## PROBLEM
Could you render every line of the records below as a JSON list of strings, one string per line, leaving out blank lines?

## PROVIDED DATA

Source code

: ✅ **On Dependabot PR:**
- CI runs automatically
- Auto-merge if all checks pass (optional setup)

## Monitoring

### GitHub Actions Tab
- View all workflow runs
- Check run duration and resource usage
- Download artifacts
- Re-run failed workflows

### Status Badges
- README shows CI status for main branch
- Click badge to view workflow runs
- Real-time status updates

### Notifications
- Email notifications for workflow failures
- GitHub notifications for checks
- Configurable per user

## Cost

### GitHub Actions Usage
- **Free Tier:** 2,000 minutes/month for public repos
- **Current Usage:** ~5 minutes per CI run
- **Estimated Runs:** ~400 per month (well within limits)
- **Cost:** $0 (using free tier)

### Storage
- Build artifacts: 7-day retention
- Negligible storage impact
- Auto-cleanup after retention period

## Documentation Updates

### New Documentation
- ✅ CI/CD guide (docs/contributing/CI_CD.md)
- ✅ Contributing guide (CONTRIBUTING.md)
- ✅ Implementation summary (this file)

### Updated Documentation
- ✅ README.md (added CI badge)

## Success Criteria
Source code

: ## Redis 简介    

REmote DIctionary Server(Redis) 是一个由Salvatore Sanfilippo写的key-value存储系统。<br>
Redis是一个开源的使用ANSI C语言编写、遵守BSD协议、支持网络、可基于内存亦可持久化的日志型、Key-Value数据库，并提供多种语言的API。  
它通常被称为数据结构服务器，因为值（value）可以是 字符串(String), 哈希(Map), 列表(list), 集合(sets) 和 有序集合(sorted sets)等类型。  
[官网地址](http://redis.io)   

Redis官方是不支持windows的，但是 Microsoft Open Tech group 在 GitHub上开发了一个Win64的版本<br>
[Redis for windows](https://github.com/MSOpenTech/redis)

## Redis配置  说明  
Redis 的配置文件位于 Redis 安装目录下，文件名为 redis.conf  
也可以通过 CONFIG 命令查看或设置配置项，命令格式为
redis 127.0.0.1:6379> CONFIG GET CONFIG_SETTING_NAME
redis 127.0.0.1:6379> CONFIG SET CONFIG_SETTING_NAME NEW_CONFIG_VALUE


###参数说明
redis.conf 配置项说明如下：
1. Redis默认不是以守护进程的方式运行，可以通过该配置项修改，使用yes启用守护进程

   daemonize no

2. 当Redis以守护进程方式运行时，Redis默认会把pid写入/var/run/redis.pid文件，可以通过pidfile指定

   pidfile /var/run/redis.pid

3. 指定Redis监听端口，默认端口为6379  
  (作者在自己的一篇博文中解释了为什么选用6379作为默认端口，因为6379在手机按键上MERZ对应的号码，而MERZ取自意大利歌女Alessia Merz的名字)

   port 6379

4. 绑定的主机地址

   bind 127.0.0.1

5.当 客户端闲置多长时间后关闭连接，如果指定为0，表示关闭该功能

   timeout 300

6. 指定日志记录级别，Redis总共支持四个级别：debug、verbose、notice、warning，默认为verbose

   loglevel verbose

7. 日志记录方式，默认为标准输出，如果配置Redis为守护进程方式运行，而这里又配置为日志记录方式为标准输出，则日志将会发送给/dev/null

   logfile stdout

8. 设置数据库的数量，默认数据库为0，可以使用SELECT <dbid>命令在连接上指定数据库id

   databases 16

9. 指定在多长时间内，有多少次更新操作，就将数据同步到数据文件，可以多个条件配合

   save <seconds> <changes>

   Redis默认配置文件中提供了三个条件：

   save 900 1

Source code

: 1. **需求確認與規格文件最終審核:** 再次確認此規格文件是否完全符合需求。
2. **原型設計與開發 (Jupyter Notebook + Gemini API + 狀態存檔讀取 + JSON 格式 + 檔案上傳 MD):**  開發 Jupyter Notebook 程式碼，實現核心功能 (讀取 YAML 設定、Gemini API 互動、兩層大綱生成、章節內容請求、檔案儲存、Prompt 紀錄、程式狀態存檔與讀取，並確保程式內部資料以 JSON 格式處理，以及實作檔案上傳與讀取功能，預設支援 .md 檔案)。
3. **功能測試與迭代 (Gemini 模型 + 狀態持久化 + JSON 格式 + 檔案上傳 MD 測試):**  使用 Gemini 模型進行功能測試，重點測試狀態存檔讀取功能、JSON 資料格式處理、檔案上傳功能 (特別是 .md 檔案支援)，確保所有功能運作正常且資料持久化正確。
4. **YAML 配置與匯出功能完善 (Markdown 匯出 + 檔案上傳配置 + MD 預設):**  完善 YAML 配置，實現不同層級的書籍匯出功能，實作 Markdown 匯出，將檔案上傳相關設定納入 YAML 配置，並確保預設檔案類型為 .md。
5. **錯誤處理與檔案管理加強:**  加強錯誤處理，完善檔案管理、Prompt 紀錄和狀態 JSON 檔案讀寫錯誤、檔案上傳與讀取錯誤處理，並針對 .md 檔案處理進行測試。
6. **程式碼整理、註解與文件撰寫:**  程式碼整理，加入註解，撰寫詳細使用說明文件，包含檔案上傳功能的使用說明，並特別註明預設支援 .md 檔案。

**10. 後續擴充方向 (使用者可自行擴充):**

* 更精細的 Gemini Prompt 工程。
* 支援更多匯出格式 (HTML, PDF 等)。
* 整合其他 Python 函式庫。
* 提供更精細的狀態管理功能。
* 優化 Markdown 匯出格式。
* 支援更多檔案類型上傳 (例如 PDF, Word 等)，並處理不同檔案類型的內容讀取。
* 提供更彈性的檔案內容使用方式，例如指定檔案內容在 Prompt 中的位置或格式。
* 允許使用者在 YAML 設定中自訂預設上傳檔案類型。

## WRITTEN SOLUTION
[
  "Source code",
  ": ✅ **On Dependabot PR:**",
  "- CI runs automatically",
  "- Auto-merge if all checks pass (optional setup)",
  "## Monitoring",
  "### GitHub Actions Tab",
  "- View all workflow runs",
  "- Check run duration and resource usage",
  "- Download artifacts",
  "- Re-run failed workflows",
  "### Status Badges",
  "- README shows CI status for main branch",
  "- Click badge to view workflow runs",
  "- Real-time status updates",
  "### Notifications",
  "- Email notifications for workflow failures",
  "- GitHub notifications for checks",
  "- Configurable per user",
  "## Cost",
  "### GitHub Actions Usage",
  "- **Free Tier:** 2,000 minutes/month for public repos",
  "- **Current Usage:** ~5 minutes per CI run",
  "- **Estimated Runs:** ~400 per month (well within limits)",
  "- **Cost:** $0 (using free tier)",
  "### Storage",
  "- Build artifacts: 7-day retention",
  "- Negligible storage impact",
  "- Auto-cleanup after retention period",
  "## Documentation Updates",
  "### New Documentation",
  "- ✅ CI/CD guide (docs/contributing/CI_CD.md)",
  "- ✅ Contributing guide (CONTRIBUTING.md)",
  "- ✅ Implementation summary (this file)",
  "### Updated Documentation",
  "- ✅ README.md (added CI badge)",
  "## Success Criteria",
  "Source code",
  ": ## Redis 简介    ",
  "REmote DIctionary Server(Redis) 是一个由Salvatore Sanfilippo写的key-value存储系统。<br>",
  "Redis是一个开源的使用ANSI C语言编写、遵守BSD协议、支持网络、可基于内存亦可持久化的日志型、Key-Value数据库，并提供多种语言的API。  ",
  "它通常被称为数据结构服务器，因为值（value）可以是 字符串(String), 哈希(Map), 列表(list), 集合(sets) 和 有序集合(sorted sets)等类型。  ",
  "[官网地址](http://redis.io)   ",
  "Redis官方是不支持windows的，但是 Microsoft Open Tech group 在 GitHub上开发了一个Win64的版本<br>",
  "[Redis for windows](https://github.com/MSOpenTech/redis)",
  "## Redis配置  说明  ",
  "Redis 的配置文件位于 Redis 安装目录下，文件名为 redis.conf  ",
  "也可以通过 CONFIG 命令查看或设置配置项，命令格式为",
  "redis 127.0.0.1:6379> CONFIG GET CONFIG_SETTING_NAME",
  "redis 127.0.0.1:6379> CONFIG SET CONFIG_SETTING_NAME NEW_CONFIG_VALUE",
  "###参数说明",
  "redis.conf 配置项说明如下：",
  "1. Redis默认不是以守护进程的方式运行，可以通过该配置项修改，使用yes启用守护进程",
  "   daemonize no",
  "2. 当Redis以守护进程方式运行时，Redis默认会把pid写入/var/run/redis.pid文件，可以通过pidfile指定",
  "   pidfile /var/run/redis.pid",
  "3. 指定Redis监听端口，默认端口为6379  ",
  "  (作者在自己的一篇博文中解释了为什么选用6379作为默认端口，因为6379在手机按键上MERZ对应的号码，而MERZ取自意大利歌女Alessia Merz的名字)",
  "   port 6379",
  "4. 绑定的主机地址",
  "   bind 127.0.0.1",
  "5.当 客户端闲置多长时间后关闭连接，如果指定为0，表示关闭该功能",
  "   timeout 300",
  "6. 指定日志记录级别，Redis总共支持四个级别：debug、verbose、notice、warning，默认为verbose",
  "   loglevel verbose",
  "7. 日志记录方式，默认为标准输出，如果配置Redis为守护进程方式运行，而这里又配置为日志记录方式为标准输出，则日志将会发送给/dev/null",
  "   logfile stdout",
  "8. 设置数据库的数量，默认数据库为0，可以使用SELECT <dbid>命令在连接上指定数据库id",
  "   databases 16",
  "9. 指定在多长时间内，有多少次更新操作，就将数据同步到数据文件，可以多个条件配合",
  "   save <seconds> <changes>",
  "   Redis默认配置文件中提供了三个条件：",
  "   save 900 1",
  "Source code",
  ": 1. **需求確認與規格文件最終審核:** 再次確認此規格文件是否完全符合需求。",
  "2. **原型設計與開發 (Jupyter Notebook + Gemini API + 狀態存檔讀取 + JSON 格式 + 檔案上傳 MD):**  開發 Jupyter Notebook 程式碼，實現核心功能 (讀取 YAML 設定、Gemini API 互動、兩層大綱生成、章節內容請求、檔案儲存、Prompt 紀錄、程式狀態存檔與讀取，並確保程式內部資料以 JSON 格式處理，以及實作檔案上傳與讀取功能，預設支援 .md 檔案)。",
  "3. **功能測試與迭代 (Gemini 模型 + 狀態持久化 + JSON 格式 + 檔案上傳 MD 測試):**  使用 Gemini 模型進行功能測試，重點測試狀態存檔讀取功能、JSON 資料格式處理、檔案上傳功能 (特別是 .md 檔案支援)，確保所有功能運作正常且資料持久化正確。",
  "4. **YAML 配置與匯出功能完善 (Markdown 匯出 + 檔案上傳配置 + MD 預設):**  完善 YAML 配置，實現不同層級的書籍匯出功能，實作 Markdown 匯出，將檔案上傳相關設定納入 YAML 配置，並確保預設檔案類型為 .md。",
  "5. **錯誤處理與檔案管理加強:**  加強錯誤處理，完善檔案管理、Prompt 紀錄和狀態 JSON 檔案讀寫錯誤、檔案上傳與讀取錯誤處理，並針對 .md 檔案處理進行測試。",
  "6. **程式碼整理、註解與文件撰寫:**  程式碼整理，加入註解，撰寫詳細使用說明文件，包含檔案上傳功能的使用說明，並特別註明預設支援 .md 檔案。",
  "**10. 後續擴充方向 (使用者可自行擴充):**",
  "* 更精細的 Gemini Prompt 工程。",
  "* 支援更多匯出格式 (HTML, PDF 等)。",
  "* 整合其他 Python 函式庫。",
  "* 提供更精細的狀態管理功能。",
  "* 優化 Markdown 匯出格式。",
  "* 支援更多檔案類型上傳 (例如 PDF, Word 等)，並處理不同檔案類型的內容讀取。",
  "* 提供更彈性的檔案內容使用方式，例如指定檔案內容在 Prompt 中的位置或格式。",
  "* 允許使用者在 YAML 設定中自訂預設上傳檔案類型。"
]